Pay equity is one of the final battles of feminism, she said, adding that it’s important not to view the issue as a battle between men and women, because men also benefit from closing gender pay gaps. “Women are increasingly breadwinners,” Coombs said. “If you lift up women, you lift up their families, too.”
Bryant Furlow is a freelance healthcare and medical research journalist based in Albuquerque, New Mexico.
- Lindsay S. The care-tech link: an examination of gender, care and technical work in healthcare labor. Gender, Work and Organization. 2008;15(4):333-351.
- Rollet J. 2009 National Salary & Workplace Survey: good news in troubled economy. Advance for Nurse Practitioners. 2010;January:24-30.
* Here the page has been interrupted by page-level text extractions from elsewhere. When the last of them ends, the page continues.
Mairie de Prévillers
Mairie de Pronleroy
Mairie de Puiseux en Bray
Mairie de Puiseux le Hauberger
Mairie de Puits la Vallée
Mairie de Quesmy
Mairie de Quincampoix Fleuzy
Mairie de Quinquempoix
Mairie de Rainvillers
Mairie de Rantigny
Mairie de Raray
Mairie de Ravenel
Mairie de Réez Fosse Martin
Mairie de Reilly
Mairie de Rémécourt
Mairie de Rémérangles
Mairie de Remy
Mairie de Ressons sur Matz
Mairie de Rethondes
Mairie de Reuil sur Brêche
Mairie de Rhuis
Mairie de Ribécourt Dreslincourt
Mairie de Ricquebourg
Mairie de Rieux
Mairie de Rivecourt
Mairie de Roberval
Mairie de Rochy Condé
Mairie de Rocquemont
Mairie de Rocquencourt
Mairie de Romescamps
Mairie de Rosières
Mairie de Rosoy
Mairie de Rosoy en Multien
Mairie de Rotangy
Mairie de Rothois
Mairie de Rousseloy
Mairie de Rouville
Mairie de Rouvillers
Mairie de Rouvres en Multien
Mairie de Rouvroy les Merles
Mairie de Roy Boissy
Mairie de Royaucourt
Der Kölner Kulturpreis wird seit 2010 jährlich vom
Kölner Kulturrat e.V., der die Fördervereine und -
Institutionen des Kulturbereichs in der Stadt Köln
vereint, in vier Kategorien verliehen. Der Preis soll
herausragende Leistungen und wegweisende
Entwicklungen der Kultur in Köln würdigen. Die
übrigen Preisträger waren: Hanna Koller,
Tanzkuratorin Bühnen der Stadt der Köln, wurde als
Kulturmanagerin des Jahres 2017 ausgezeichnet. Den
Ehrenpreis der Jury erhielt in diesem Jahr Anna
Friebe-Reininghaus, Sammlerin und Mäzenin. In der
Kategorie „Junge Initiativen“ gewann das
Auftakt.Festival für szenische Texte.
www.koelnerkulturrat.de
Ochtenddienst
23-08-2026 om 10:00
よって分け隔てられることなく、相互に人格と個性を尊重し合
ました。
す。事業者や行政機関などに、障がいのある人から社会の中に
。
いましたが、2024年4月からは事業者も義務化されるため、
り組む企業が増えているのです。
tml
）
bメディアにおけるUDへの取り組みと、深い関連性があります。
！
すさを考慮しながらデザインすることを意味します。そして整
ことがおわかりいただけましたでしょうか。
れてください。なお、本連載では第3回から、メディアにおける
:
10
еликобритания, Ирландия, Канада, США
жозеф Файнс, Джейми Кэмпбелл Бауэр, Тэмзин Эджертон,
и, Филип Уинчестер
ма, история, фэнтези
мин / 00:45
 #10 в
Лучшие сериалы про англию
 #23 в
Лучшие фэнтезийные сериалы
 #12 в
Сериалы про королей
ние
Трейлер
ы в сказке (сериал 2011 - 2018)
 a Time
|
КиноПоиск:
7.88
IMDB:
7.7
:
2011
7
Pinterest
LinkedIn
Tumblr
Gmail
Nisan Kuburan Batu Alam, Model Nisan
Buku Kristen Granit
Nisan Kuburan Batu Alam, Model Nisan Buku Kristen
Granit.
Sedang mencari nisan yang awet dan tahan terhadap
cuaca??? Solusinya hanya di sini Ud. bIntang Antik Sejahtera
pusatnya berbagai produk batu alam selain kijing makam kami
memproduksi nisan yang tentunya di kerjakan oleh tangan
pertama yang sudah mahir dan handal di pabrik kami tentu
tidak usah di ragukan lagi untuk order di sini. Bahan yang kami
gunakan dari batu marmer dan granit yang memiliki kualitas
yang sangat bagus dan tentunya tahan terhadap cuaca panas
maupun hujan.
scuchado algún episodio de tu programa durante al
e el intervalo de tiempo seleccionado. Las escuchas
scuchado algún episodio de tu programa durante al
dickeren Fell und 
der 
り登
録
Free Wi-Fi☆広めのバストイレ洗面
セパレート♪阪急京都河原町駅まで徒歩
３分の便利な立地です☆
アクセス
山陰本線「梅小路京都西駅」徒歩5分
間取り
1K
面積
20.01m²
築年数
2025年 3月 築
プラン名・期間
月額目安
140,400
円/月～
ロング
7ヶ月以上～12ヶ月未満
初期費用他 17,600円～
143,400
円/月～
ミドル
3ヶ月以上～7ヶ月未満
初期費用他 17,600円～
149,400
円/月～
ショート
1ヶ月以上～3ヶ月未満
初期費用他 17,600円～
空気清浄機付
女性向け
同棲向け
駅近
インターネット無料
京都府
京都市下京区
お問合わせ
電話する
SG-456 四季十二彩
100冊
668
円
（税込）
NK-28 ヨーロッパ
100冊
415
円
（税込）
- Willis JB. Explaining the salary discrepancy between male and female PAs. JAAPA. 1992;5:280-288.
- Zorn J, Snyder J, Satterblom K. Analysis of incomes of new graduate physician assistants and gender. Journal of Allied Health. 2009;38:127-131.
- Coombs J. Female PAs make less than their male counterparts. Now what are we going to do about it? JAAPA. 2011.
- Coplan B, Essary AC, Virden TB et al. Salary discrepencies between practicing male and female physician assistants. Women’s Health Issues. 2012;22(1):e83-9.
- Kaplan L, Brown MA. State and local APN salary data: the best evidence for negotiations. Journal for Nurse Practitioners. 2009;5(2):91-97.